Un nouveau conflit dans une région en crise
L'isolement diplomatique du Qatar déstabilisera un peu plus la région, prévient Jornal de Negócios :
«La rupture des relations diplomatiques avec le Qatar, tout comme celle des liens terrestres, maritimes et aériens, était un épilogue prévisible. ... De mémoire d'homme, il s'agit de la pire crise diplomatique qui soit jamais survenue entre les Etats du Golfe. C'est aussi le résultat d'une campagne de propagande sophistiquée, visant à jeter le discrédit sur le petit pays du Qatar et son émir, Tamim ben Hamad Al Than. ... Cette zizanie ne fait que verser de l'huile sur le feu, à un moment où de nouvelles alliances se forment au Proche-Orient et où d'anciens alliés se disputent. ... Elle attise aussi les divergences au sein du Conseil de coopération du Golfe, de plus en plus divisé sur de nombreux sujets, à commencer par les relations avec l'Iran.»
L'action trompeuse de Riyad
Rzeczpospolita y voit une initiative hypocrite :
«Les Saoudiens semblent s'inquiéter pour la paix régionale, mise à mal par les islamistes radicaux ; or cette crainte serait plus crédible s'ils n'avaient pas eux-mêmes soutenu les extrémistes.
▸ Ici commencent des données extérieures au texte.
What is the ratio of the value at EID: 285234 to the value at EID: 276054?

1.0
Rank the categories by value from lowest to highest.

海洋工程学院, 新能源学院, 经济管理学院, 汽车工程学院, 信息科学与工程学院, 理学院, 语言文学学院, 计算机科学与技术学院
L'opposition britannique exige actuellement du gouvernement que celui-ci divulgue enfin un rapport établissant clairement qui appuie les djihadistes en Grande-Bretagne. De l'avis de l'opposition, le gouvernement dissimule ce rapport pour ne pas avoir à révéler la responsabilité saoudienne. Il est indéniable que l'une des sources de l'idéologie qui pousse des musulmans à se faire exploser dans des stades se trouve en Arabie saoudite. Une autre petite source est au Qatar. Mais est-ce vraiment dans cet émirat que les saoudiens devraient commencer la lutte contre le fondamentalisme islamiste ?»
La Coupe du monde 2022 est menacée
L'organisateur du Mondial de football 2022 connaît de réels ennuis, analyse le portail Webcafé :
«L'évènement sportif à venir est crucial pour le Qatar. Au cours des dernières années, les investissements dans les stades et les infrastructures ont été énormes. Douze nouveaux stades sont en cours de construction, dont l'un sur une île artificielle créée pour l'occasion. Mais les travaux ne pourront pas se faire sans l'importation de matériaux de construction depuis l'étranger. … La compagnie aérienne des Emirats arabes unis suspendra ses vols en direction du Qatar et les six émirats ont fermé leur espace aérien aux avions de Qatar Airways, la compagnie nationale qatari. Les vols en provenance de l'Europe et l'Asie, qui sont les plus rentables pour la compagnie, seront ainsi sérieusement retardés et deviendront plus onéreux. De nombreux passagers annuleront leur vol pour cette raison.»